During the study, 7 perioperative complications and 2 mortalities occurred. The median overall survival (OS) after LITT for the total cohort was 11.5 months. Median progression-free survival (PFS) was 6.6 months. Other studies have found that PFS is about 9 months for patients with these types of glioblastoma who are treated with the chemotherapy drugs bevacizumab or temozolomide.
“Overall risks were reasonable. There was a 12% risk of swelling or seizures and a low mortality rate of 3.4%,” Dr. Leuthardt told Cancer Network. “At this juncture, LITT should be considered a reasonable option for patients with focal nodular recurrent glioblastoma. Patients treated with LITT are doing better than typical treatments with bevacizumab. Next steps will require more formalized comparison in a randomized controlled trial to establish the standard of care.”
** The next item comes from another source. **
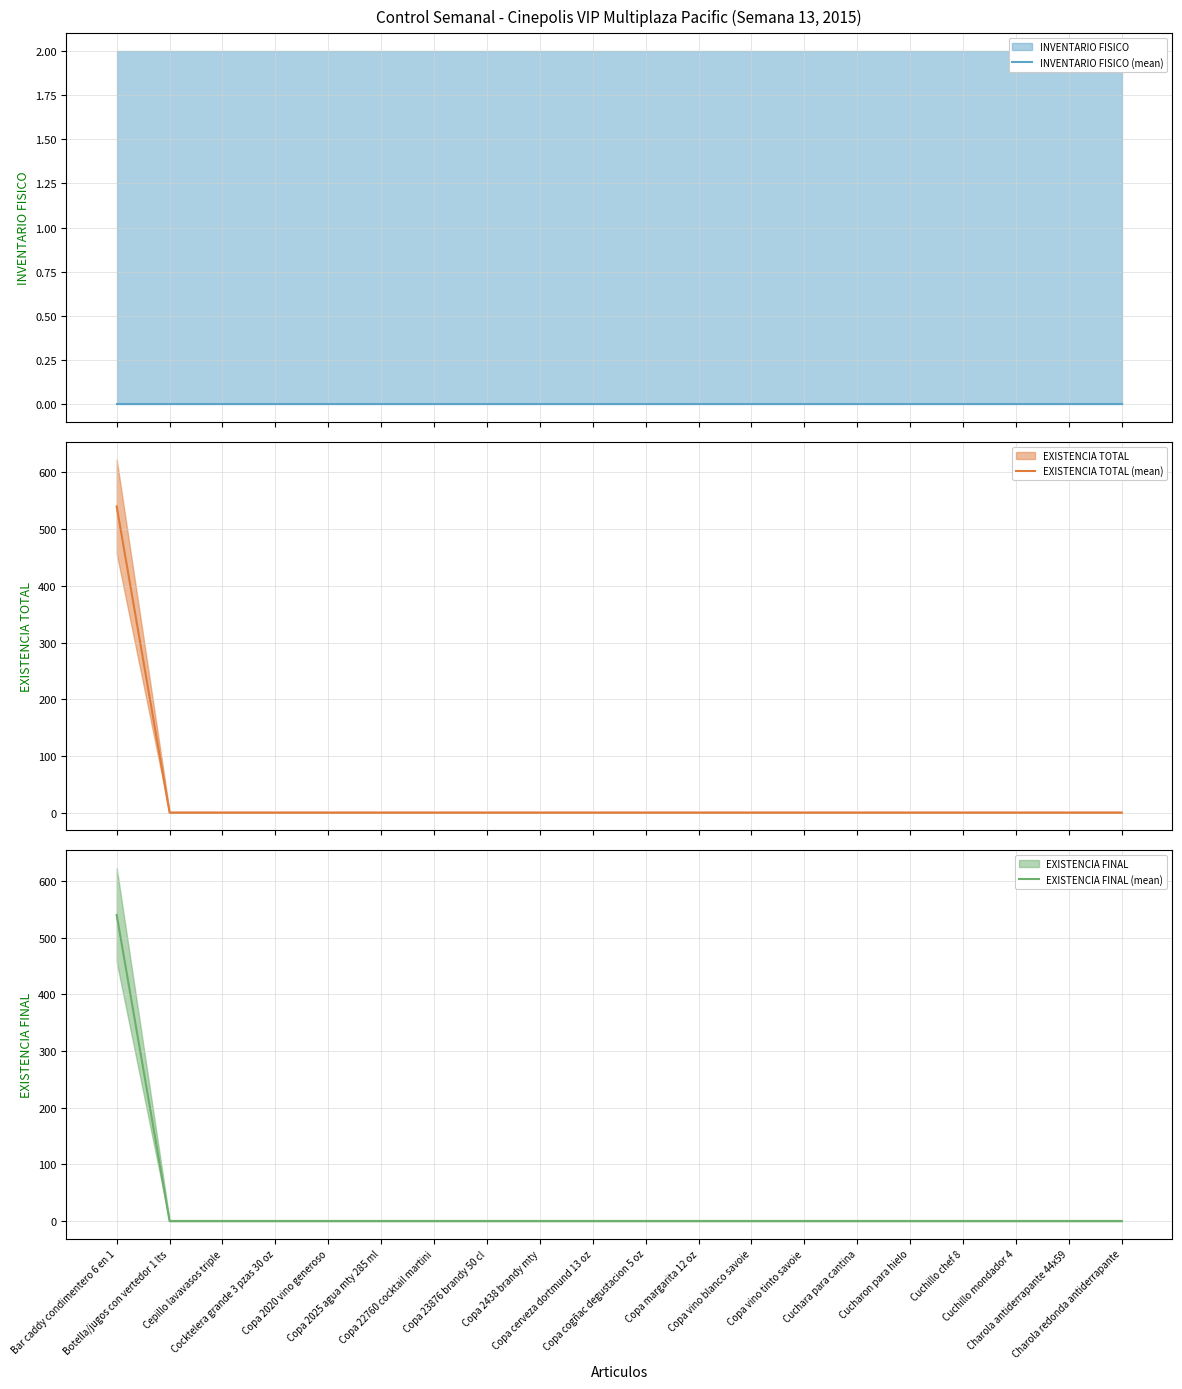

What is the highest value of the EXISTENCIA TOTAL (mean) series?

540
Yi Fan, MD, PhD, Assistant Professor in the Department of Radiation Oncology at the Smilow Center for Translational Research at the University of Pennsylvania Perelman School of Medicine in Philadelphia, Pennsylvania, said this approach is attractive because it is less invasive and patients usually go home within 24 to 48 hours. “Laser therapy is ideally suited, but not limited to, patients with deep-seeded tumors, which are difficult for surgical resection. Dr. Leuthardt is a pioneer in laser therapy of tumors. This recently published work by his team shows that local laser treatment extends patients’ survival by about 2 months, representing an exciting advance in the field,” Dr. Fan told Cancer Network.